Obez kişilerin psikolojik ve ruhsal huzur açısından risk altında olduklarını dile getiren Prof. Dr. Aktimur, “Obez bireylerde sosyal izolasyon oluşur ve bu durum obezitenin geri dönüşümsüz hale gelmesine yol açar. Obez bireyler hem fiziksel olarak hem de çok yüksek oranda görülen depresyon nedeniyle günlük işlerini yapmakta zorlanırlar, çabuk yorulurlar, kişisel bakımlarını yapmak bile onlar için çok zorlaşır. Diğer yandan obeziteye bağlı gelişen kronik hastalıklar, bireyleri bir çıkmaza sürükler ve birçok insan bu kısır döngü içinde kendine güvenini kaybeder” şeklinde konuştu.

“Obezite ameliyatı olduktan sonra psikolojik durum”

Obezite ameliyatlarından sonra kilo verme sürecinin başladığını ve uzun süre devam ettiğini belirten Prof. Dr. Aktimur, şu bilgileri paylaştı:

“Ameliyat edilen hastaların çoğunda obezite nedeniyle gelişen depresyon bulunduğundan ameliyat sonrasında kilo verme sürecinde hızlıca depresyonun gerileyeceği düşünülse de, durum her zaman bu şekilde seyretmeyebilir. Bu dönemde kilo veriyor olmanın oluşturacağı pozitif etki, ameliyat sonrası dönemde aslında önceden bir nevi tedavi yerine geçen yemek yeme alışkanlıklarının değişmesi ile negatif yönde etkilenebilir. Bu yüzden ameliyat için uygulanacak prosedürün yemek yeme konforunu çok bozmayacak şekilde seçilmesi ve hastalara cerrahi tarafından geniş destek verilmesi çok önemlidir. Biz kendi hastalarımızda uyguladığımız ‘Hızlandırılmış iyileşme protokolleri’ ile hasta konforunu artırarak, ‘liberal beslenme önerileri’ ile hastalarımızın bu süreci daha rahat geçirmesini sağlayarak ve onlara her an kendilerini koruyan ve sarmalayan bir aile içinde olduklarını göstererek bu dönemi çok daha rahat atlatmaktayız. Bu yaklaşım ile hastalarımızda ameliyat sonrası dönemde çok daha az depresyon gözlemlemekte ve mutluluk düzeyinin arttığını deneyim etmekteyiz.”

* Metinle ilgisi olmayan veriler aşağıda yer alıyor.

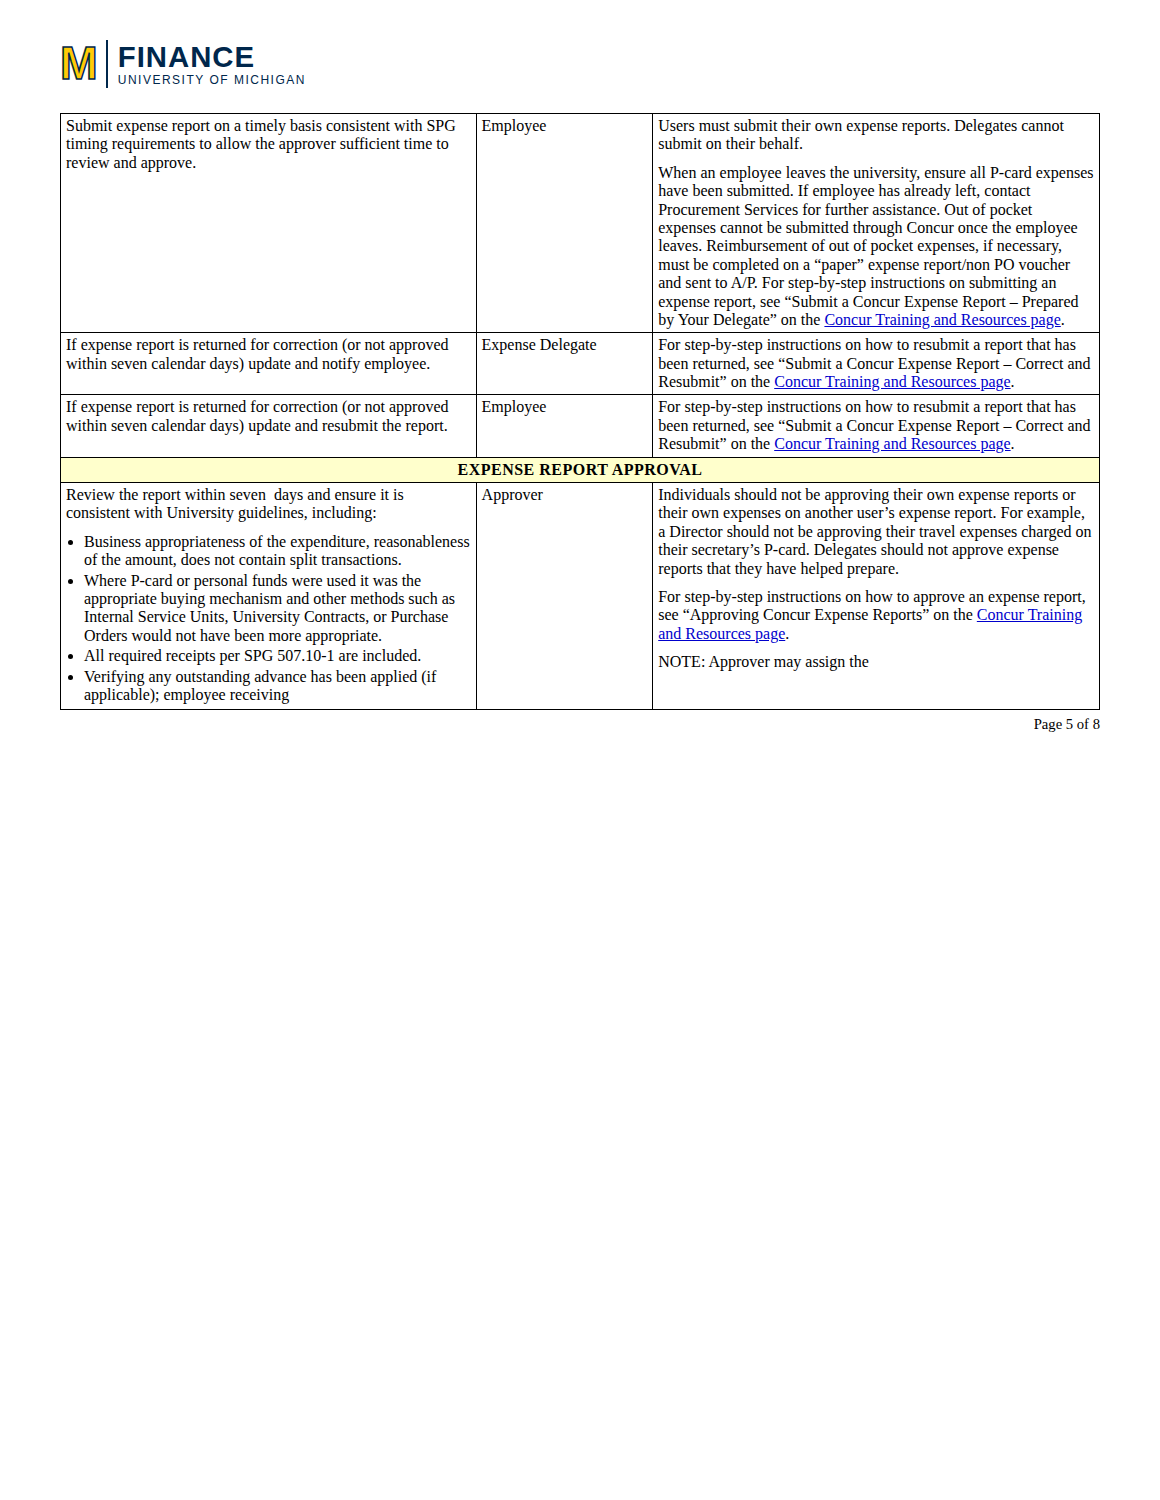M FINANCE UNIVERSITY OF MICHIGAN
| Submit expense report on a timely basis consistent with SPG timing requirements to allow the approver sufficient time to review and approve. | Employee | Users must submit their own expense reports. Delegates cannot submit on their behalf. When an employee leaves the university, ensure all P-card expenses have been submitted. If employee has already left, contact Procurement Services for further assistance. Out of pocket expenses cannot be submitted through Concur once the employee leaves. Reimbursement of out of pocket expenses, if necessary, must be completed on a “paper” expense report/non PO voucher and sent to A/P. For step-by-step instructions on submitting an expense report, see “Submit a Concur Expense Report – Prepared by Your Delegate” on the Concur Training and Resources page . |
| If expense report is returned for correction (or not approved within seven calendar days) update and notify employee. | Expense Delegate | For step-by-step instructions on how to resubmit a report that has been returned, see “Submit a Concur Expense Report – Correct and Resubmit” on the Concur Training and Resources page . |
| If expense report is returned for correction (or not approved within seven calendar days) update and resubmit the report. | Employee | For step-by-step instructions on how to resubmit a report that has been returned, see “Submit a Concur Expense Report – Correct and Resubmit” on the Concur Training and Resources page . |
| EXPENSE REPORT APPROVAL |
| Review the report within seven days and ensure it is consistent with University guidelines, including: Business appropriateness of the expenditure, reasonableness of the amount, does not contain split transactions. Where P-card or personal funds were used it was the appropriate buying mechanism and other methods such as Internal Service Units, University Contracts, or Purchase Orders would not have been more appropriate. All required receipts per SPG 507.10-1 are included. Verifying any outstanding advance has been applied (if applicable); employee receiving | Approver | Individuals should not be approving their own expense reports or their own expenses on another user’s expense report. For example, a Director should not be approving their travel expenses charged on their secretary’s P-card. Delegates should not approve expense reports that they have helped prepare. For step-by-step instructions on how to approve an expense report, see “Approving Concur Expense Reports” on the Concur Training and Resources page . NOTE: Approver may assign the |
Page 5 of 8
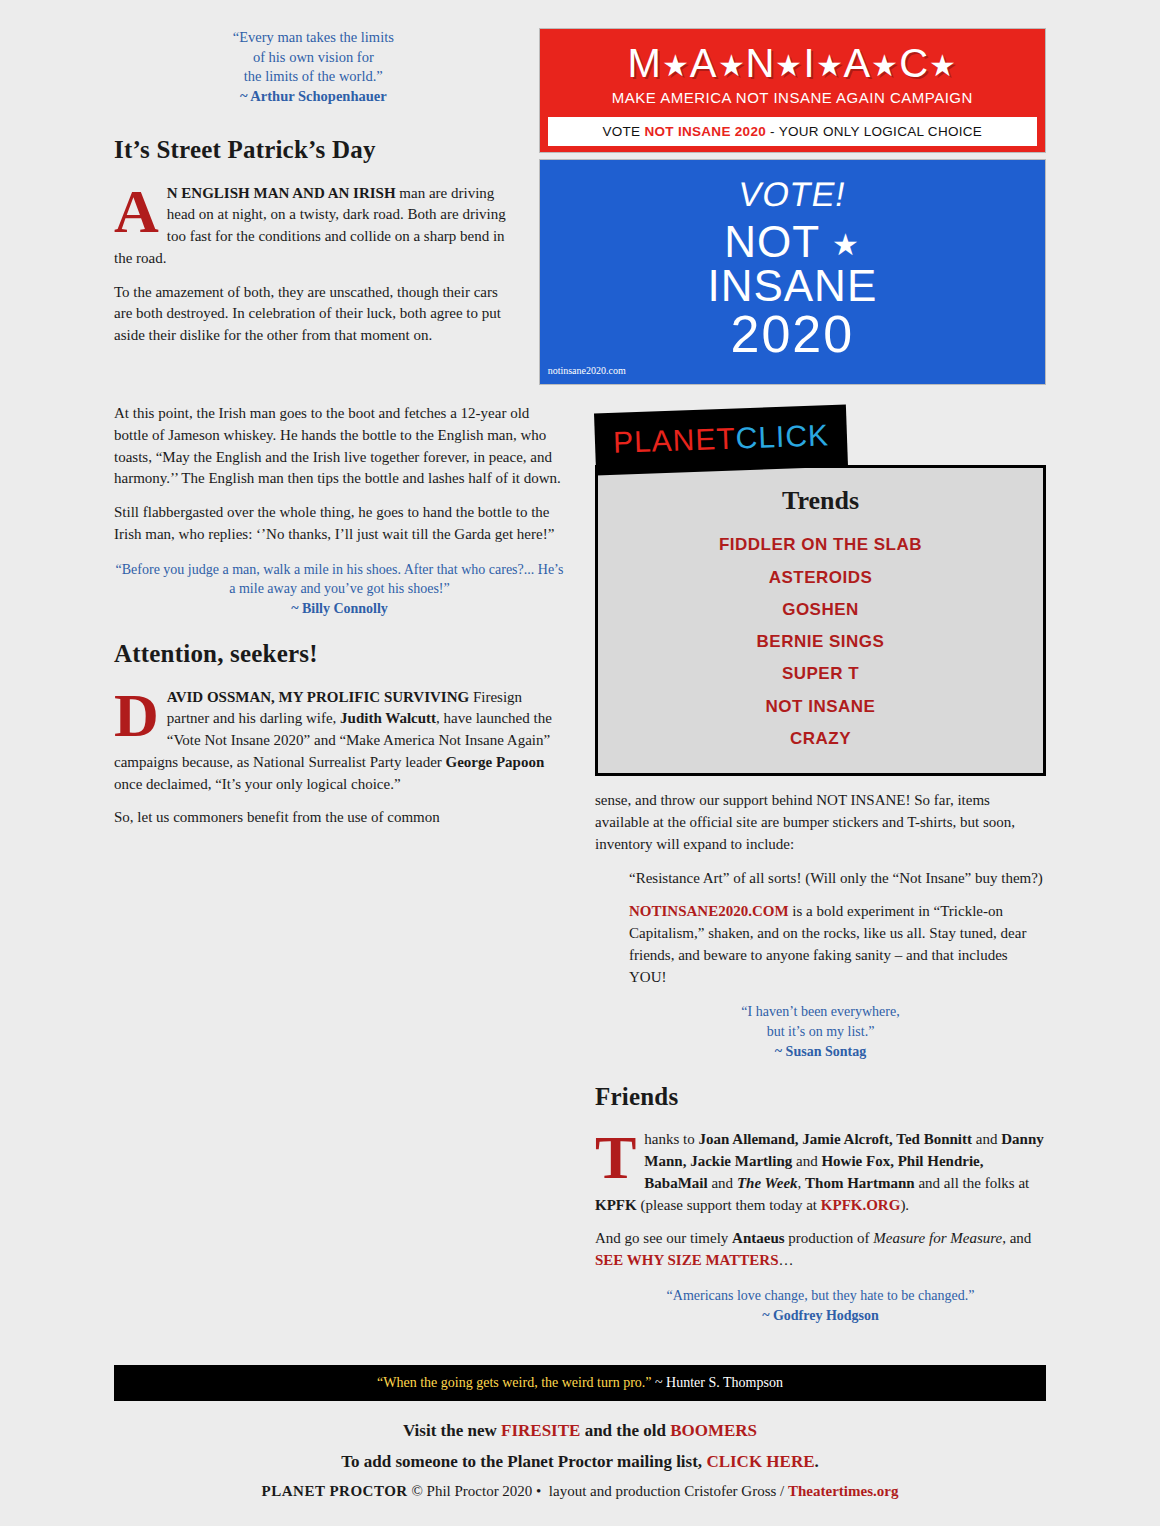“Every man takes the limits
of his own vision for
the limits of the world.”
~ Arthur Schopenhauer
It’s Street Patrick’s Day
AN ENGLISH MAN AND AN IRISH man are driving head on at night, on a twisty, dark road. Both are driving too fast for the conditions and collide on a sharp bend in the road.
To the amazement of both, they are unscathed, though their cars are both destroyed. In celebration of their luck, both agree to put aside their dislike for the other from that moment on.
M★A★N★I★A★C★
MAKE AMERICA NOT INSANE AGAIN CAMPAIGN
VOTE NOT INSANE 2020 - YOUR ONLY LOGICAL CHOICE
VOTE!
NOT ★
INSANE
2020
notinsane2020.com
At this point, the Irish man goes to the boot and fetches a 12-year old bottle of Jameson whiskey. He hands the bottle to the English man, who toasts, “May the English and the Irish live together forever, in peace, and harmony.’’ The English man then tips the bottle and lashes half of it down.
Still flabbergasted over the whole thing, he goes to hand the bottle to the Irish man, who replies: ‘’No thanks, I’ll just wait till the Garda get here!”
“Before you judge a man, walk a mile in his shoes. After that who cares?... He’s a mile away and you’ve got his shoes!”
~ Billy Connolly
Attention, seekers!
DAVID OSSMAN, MY PROLIFIC SURVIVING Firesign partner and his darling wife, Judith Walcutt, have launched the “Vote Not Insane 2020” and “Make America Not Insane Again” campaigns because, as National Surrealist Party leader George Papoon once declaimed, “It’s your only logical choice.”
So, let us commoners benefit from the use of common
PLANET CLICK
Trends
FIDDLER ON THE SLAB
ASTEROIDS
GOSHEN
BERNIE SINGS
SUPER T
NOT INSANE
CRAZY
sense, and throw our support behind NOT INSANE! So far, items available at the official site are bumper stickers and T-shirts, but soon, inventory will expand to include:
“Resistance Art” of all sorts! (Will only the “Not Insane” buy them?)
NOTINSANE2020.COM is a bold experiment in “Trickle-on Capitalism,” shaken, and on the rocks, like us all. Stay tuned, dear friends, and beware to anyone faking sanity – and that includes YOU!
“I haven’t been everywhere,
but it’s on my list.”
~ Susan Sontag
Friends
Thanks to Joan Allemand, Jamie Alcroft, Ted Bonnitt and Danny Mann, Jackie Martling and Howie Fox, Phil Hendrie, BabaMail and The Week, Thom Hartmann and all the folks at KPFK (please support them today at KPFK.ORG).
And go see our timely Antaeus production of Measure for Measure, and SEE WHY SIZE MATTERS…
“Americans love change, but they hate to be changed.”
~ Godfrey Hodgson
“When the going gets weird, the weird turn pro.” ~ Hunter S. Thompson
Visit the new FIRESITE and the old BOOMERS
To add someone to the Planet Proctor mailing list, CLICK HERE.
PLANET PROCTOR © Phil Proctor 2020 • layout and production Cristofer Gross / Theatertimes.org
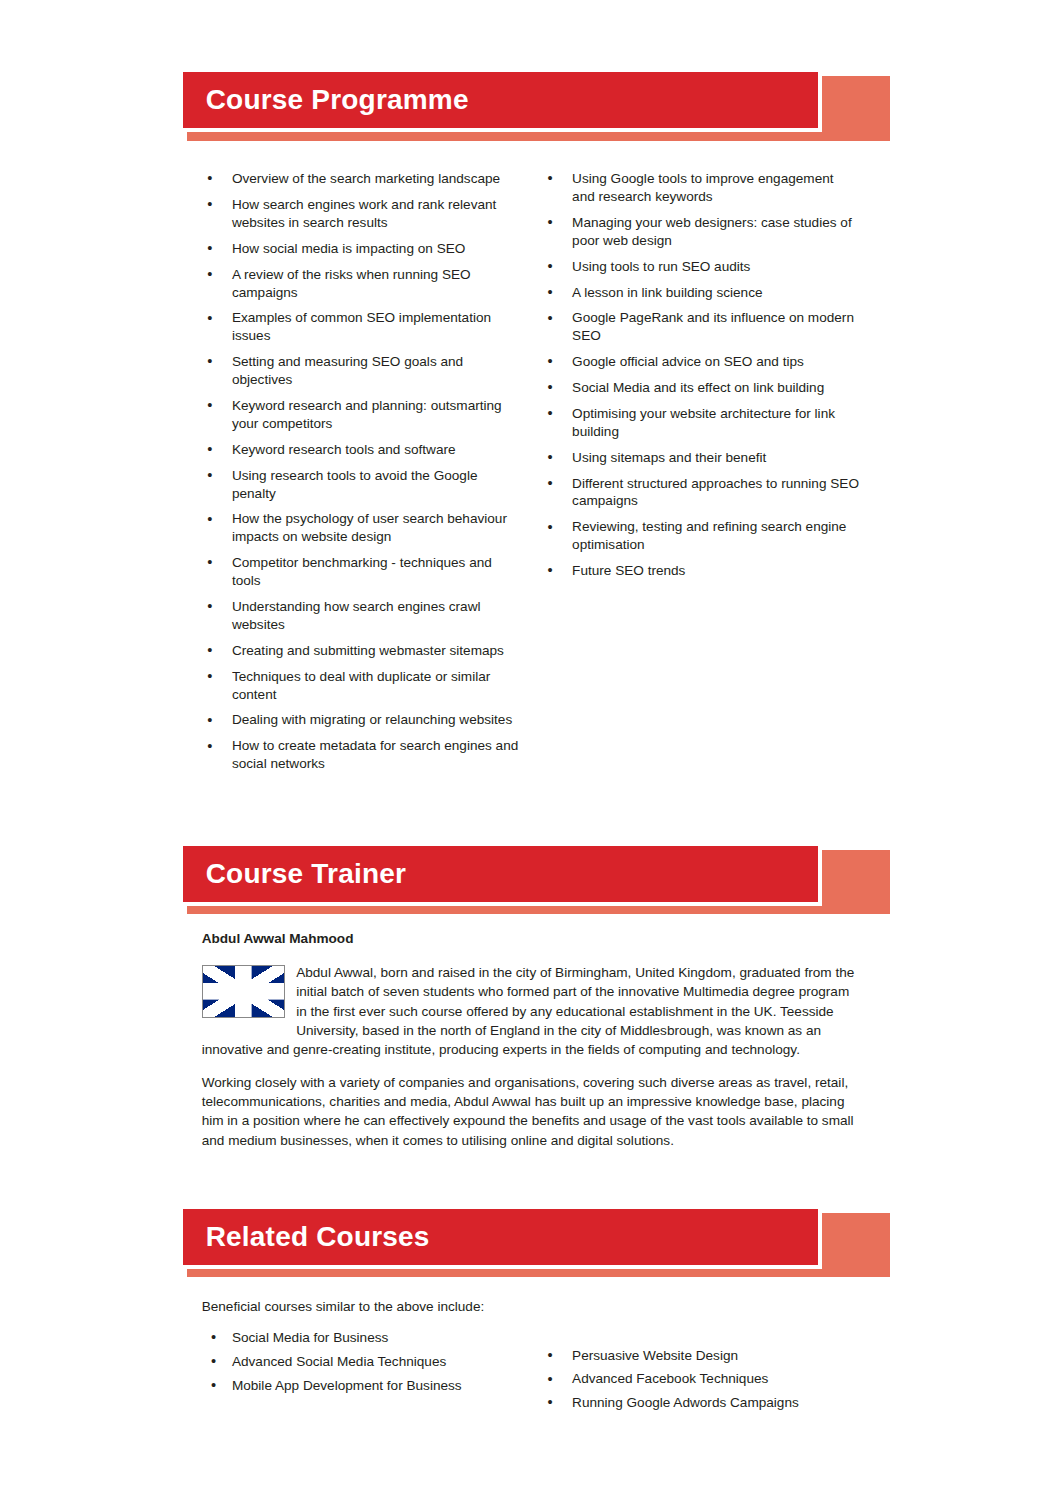Course Programme
Overview of the search marketing landscape
How search engines work and rank relevant websites in search results
How social media is impacting on SEO
A review of the risks when running SEO campaigns
Examples of common SEO implementation issues
Setting and measuring SEO goals and objectives
Keyword research and planning: outsmarting your competitors
Keyword research tools and software
Using research tools to avoid the Google penalty
How the psychology of user search behaviour impacts on website design
Competitor benchmarking - techniques and tools
Understanding how search engines crawl websites
Creating and submitting webmaster sitemaps
Techniques to deal with duplicate or similar content
Dealing with migrating or relaunching websites
How to create metadata for search engines and social networks
Using Google tools to improve engagement and research keywords
Managing your web designers: case studies of poor web design
Using tools to run SEO audits
A lesson in link building science
Google PageRank and its influence on modern SEO
Google official advice on SEO and tips
Social Media and its effect on link building
Optimising your website architecture for link building
Using sitemaps and their benefit
Different structured approaches to running SEO campaigns
Reviewing, testing and refining search engine optimisation
Future SEO trends
Course Trainer
Abdul Awwal Mahmood
Abdul Awwal, born and raised in the city of Birmingham, United Kingdom, graduated from the initial batch of seven students who formed part of the innovative Multimedia degree program in the first ever such course offered by any educational establishment in the UK. Teesside University, based in the north of England in the city of Middlesbrough, was known as an innovative and genre-creating institute, producing experts in the fields of computing and technology.
Working closely with a variety of companies and organisations, covering such diverse areas as travel, retail, telecommunications, charities and media, Abdul Awwal has built up an impressive knowledge base, placing him in a position where he can effectively expound the benefits and usage of the vast tools available to small and medium businesses, when it comes to utilising online and digital solutions.
Related Courses
Beneficial courses similar to the above include:
Social Media for Business
Advanced Social Media Techniques
Mobile App Development for Business
Persuasive Website Design
Advanced Facebook Techniques
Running Google Adwords Campaigns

“En iyi psikolojik destek, hastaların uzman hekime rahat ulaşabilmesidir”

Doktora ulaşmanın hasta tarafından önemine değinen Prof. Dr. Aktimur, “Biz kendi protokolümüzde uyguladığımız ve çok başarılı sonuçlar elde ettiğimiz şekilde en iyi psikolojik desteğin, hastaların kendilerini ameliyat eden cerraha çok rahat ulaşabilmeleri olduğunun farkındayız. Doktorları ile olan sıkı ve pozitif bağlantıyı önceden ameliyat ettiğimiz hastalarımızla aralarında kurduğumuz aktif sosyal portallarla desteklemekteyiz” ifadelerini kullandı.